The U.S. Senate is stepping into the political fray over pensions — a looming crisis across the country — as hundreds of thousands of retirees brace for benefit cuts.
On Friday, the U.S. Treasury Department is expected to rule on a “rescue plan” application it received last September by the Central States Pension Fund (CSPF) that would cut benefits for 270,000 retirees in the U.S. to maintain its solvency.
In response, this week Senate Democrats announced legislation that would cut salaries and block raises and bonuses for executives who oversee pension funds that are cut.
The Pension Fund Integrity Act is being championed by Democrats Debbie Stabenow and Gary Peters of Michigan, Sherrod Brown of Ohio, Amy Klobuchar of Minnesota and Claire McCaskill of Missouri.
The 61-year-old CSPF manages $2.8 billion in annual benefit payments to 400,000 participants across the country, but was hit hard by the 2008 recession.
In 2014, Congress passed a pension reform act intended to keep the fund solvent – by allowing the pension cuts if they are approved by the Treasury department.
Statutorily, Treasury officials must announce their decision within 225 days of receiving the application, or by May 7 (Saturday). If approved, the cuts would start quickly, on July 1.
Retirees in 37 states face cuts of up to 70 percent.

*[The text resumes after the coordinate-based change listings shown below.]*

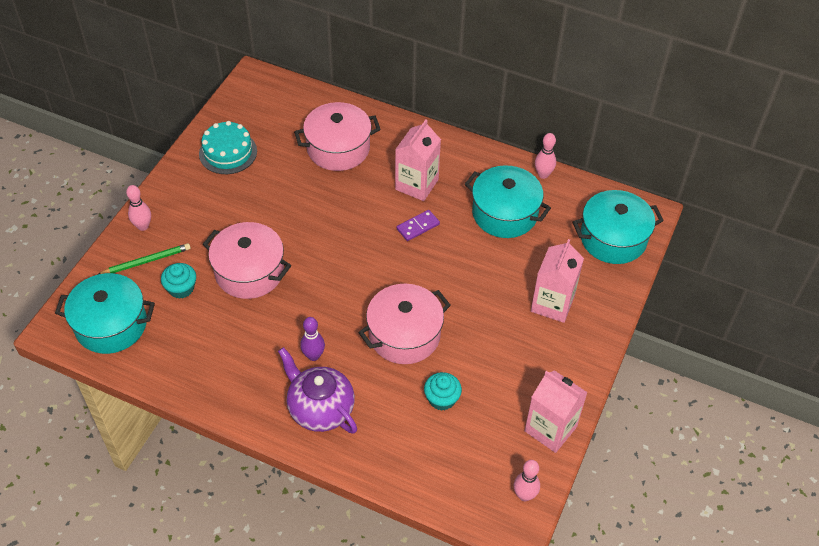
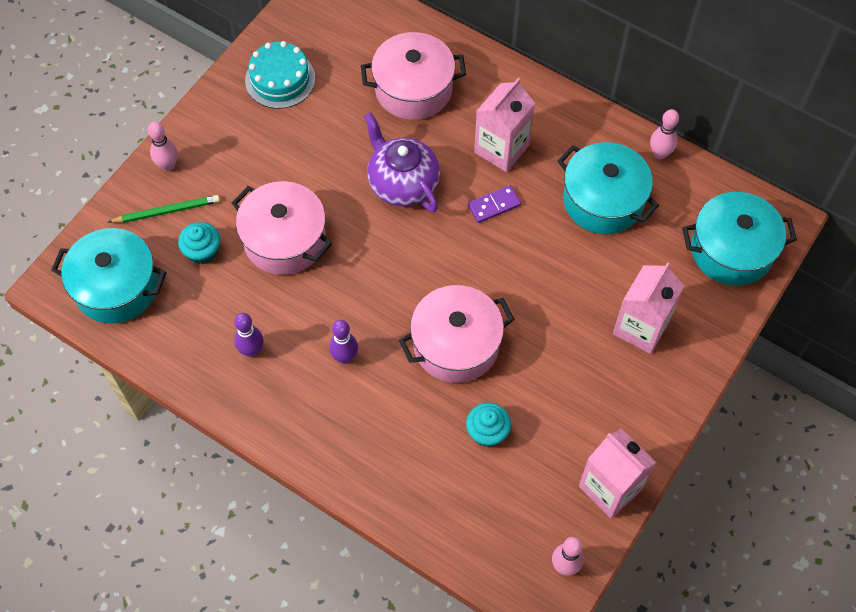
camera: 10 degrees right, 10 degrees up
purple teapot [278,347,357,434] -> purple teapot moved to [364,112,440,212]
none -> purple bowling pin [234,313,264,357]

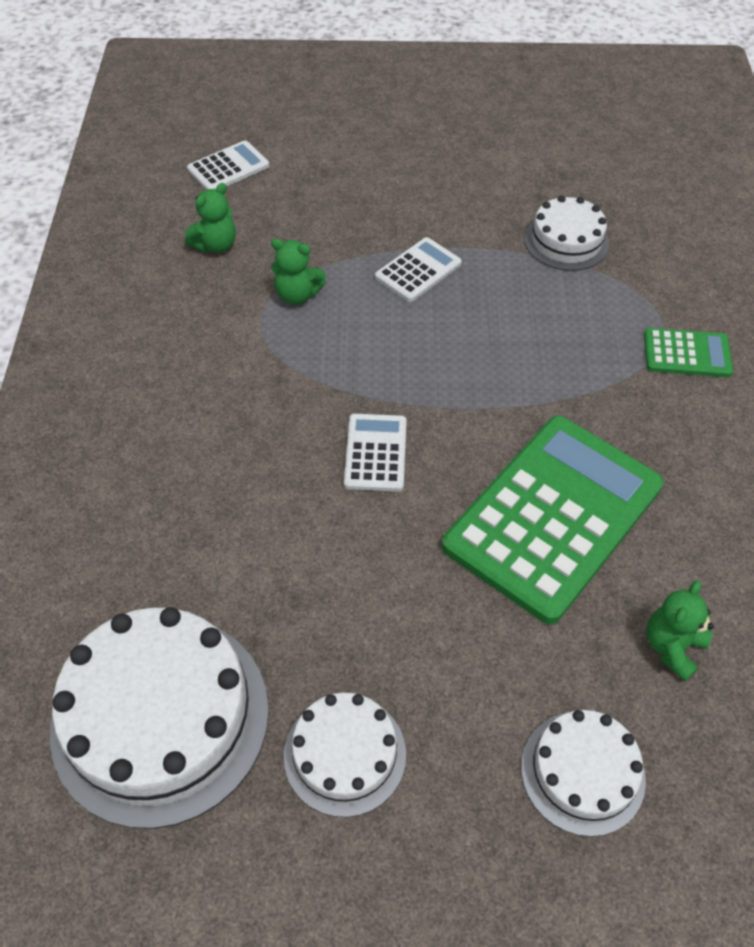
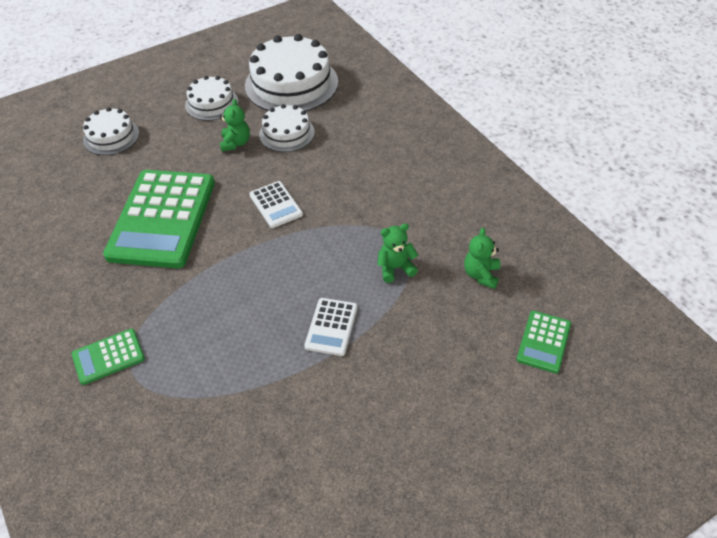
camera: 150 degrees right, 5 degrees down
white calculator [187,140,270,190] -> green calculator [517,311,571,373]
white cake [524,196,609,271] -> white cake moved to [259,104,315,152]
green teddy bear [646,581,714,681] -> green teddy bear moved to [220,99,250,152]

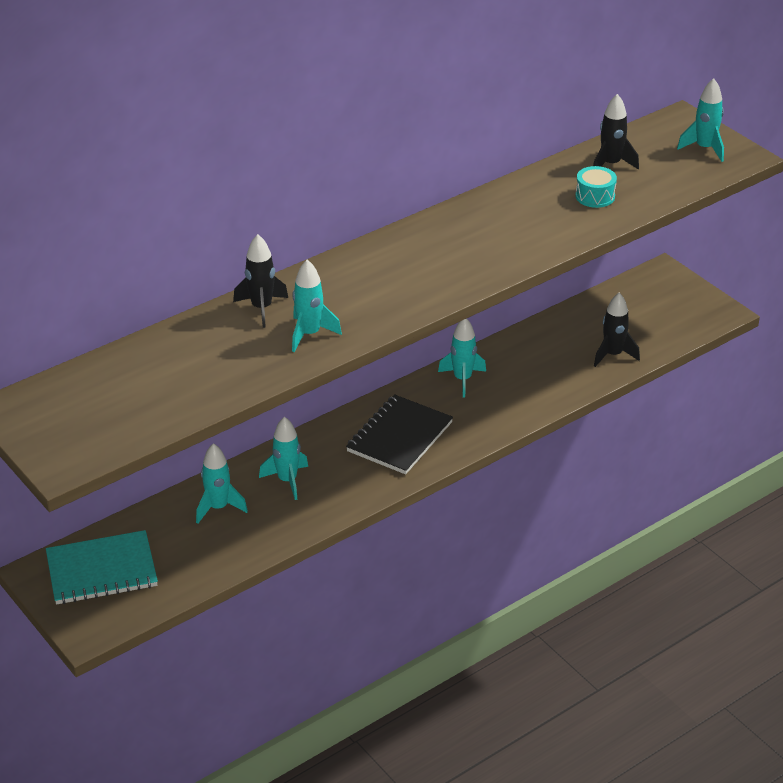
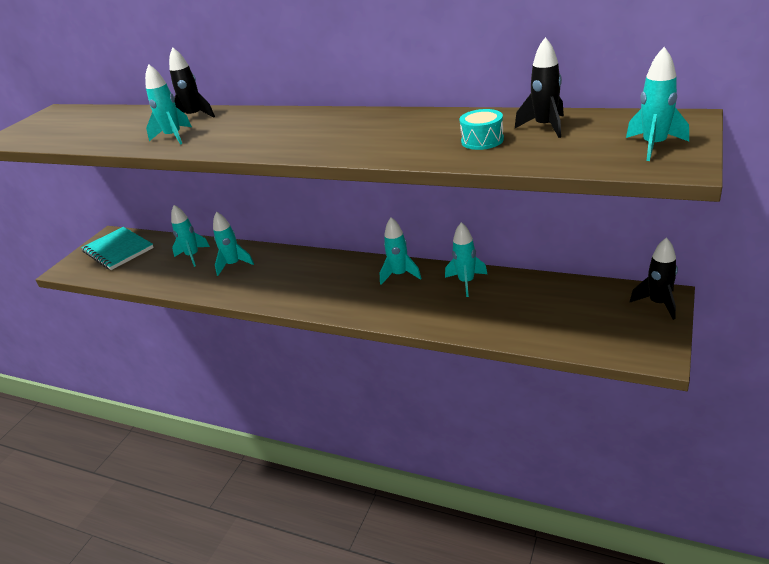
camera: 65 degrees right, 5 degrees down
black notebook [346,394,453,474] -> none
black rocket [594,293,640,367] -> black rocket moved to [630,237,678,320]
none -> turquoise rocket [445,222,487,297]

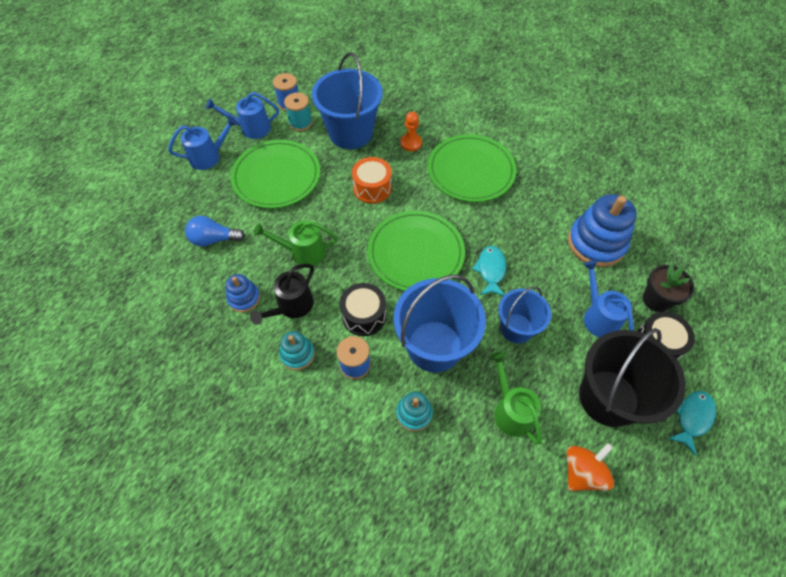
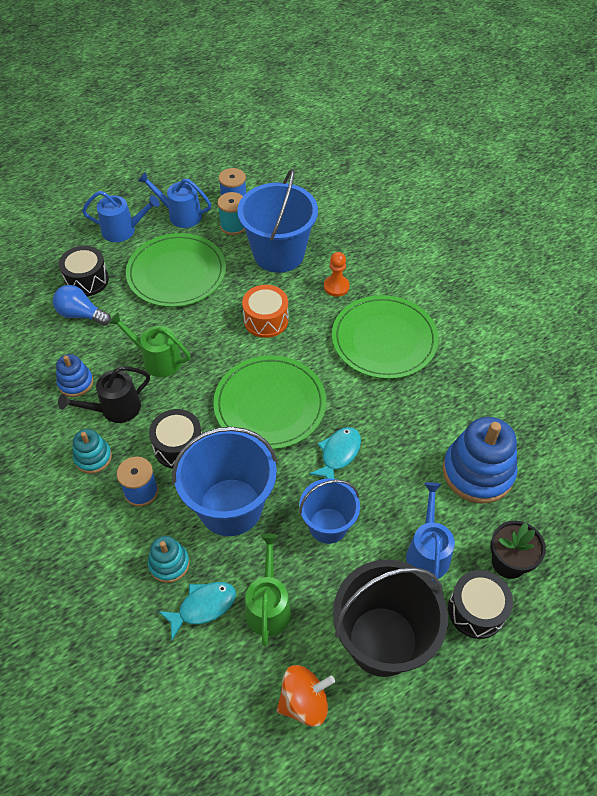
camera: 25 degrees right, 5 degrees down
turquoise fish [668,391,716,456] -> turquoise fish moved to [158,582,236,640]
none -> black drum [59,246,109,296]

“People are on pins and needles right now,” Karen Friedman, executive vice president and policy director for the Pension Rights Center in Washington D.C., told AMI Newswire.
“Nobody knows which way Treasury is going to rule. Hopefully we’ll know in the next day or two, but they haven’t given us any idea. Retirees obviously hope they reject the Central States application, and you can imagine they’re very nervous and upset," she said.
Stabenow said her legislation was triggered by the discovery that one top executive of the Central States fund received a $700,000 salary in 2014.
“A pension is a promise that’s earned, and workers should be able to count on them when they retire,” she said in a statement. “It’s completely unacceptable for top executives at Central States to have earned hundreds of thousands of dollars a year, while at the same time, pension benefits for retirees who worked hard their entire lives are being slashed.”
If Treasury officials approve the Central States fund cut, Stabenow’s bill would cut “excessive” pay for executives who oversee plans in the fund that have been slashed, with the amount of the pay cut determined by calculating the percentage of retirees’ benefit reductions.
It would also freeze those executives’ pay by blocking raises or bonuses, and would prohibit plans in the CSPF from hiring lobbyists on Capitol Hill.
The legislation represents one of a handful of bills in a growing attempt to address the pension crisis. The Illinois-based Central States fund represents 24,000 retirees in Michigan alone, for example, many of whom have started to speak out at public forums, particularly in Detroit.
In April, the threat was enough to send about 3,000 retirees by bus from several states to stage a rally at the Capitol in Washington.
Friedman said the Central States fund is indeed projected to become insolvent, but not for several years. She said if the cuts are rejected by the Treasury Department, Congress should work toward a bipartisan fix through legislation, with potential ideas including higher premiums, tax credits and voluntary assessments by retirees that could kick in more money to the Central States fund.
“We don’t see a ‘yes’ or ‘no’ being the end of this,” she said. “We recognize that everybody is going to have to come together at a table and find a solution to this. From our perspective, there needs to be a legislative solution. But there’s no question, whichever way the decision comes down, this is still going to be a big issue.”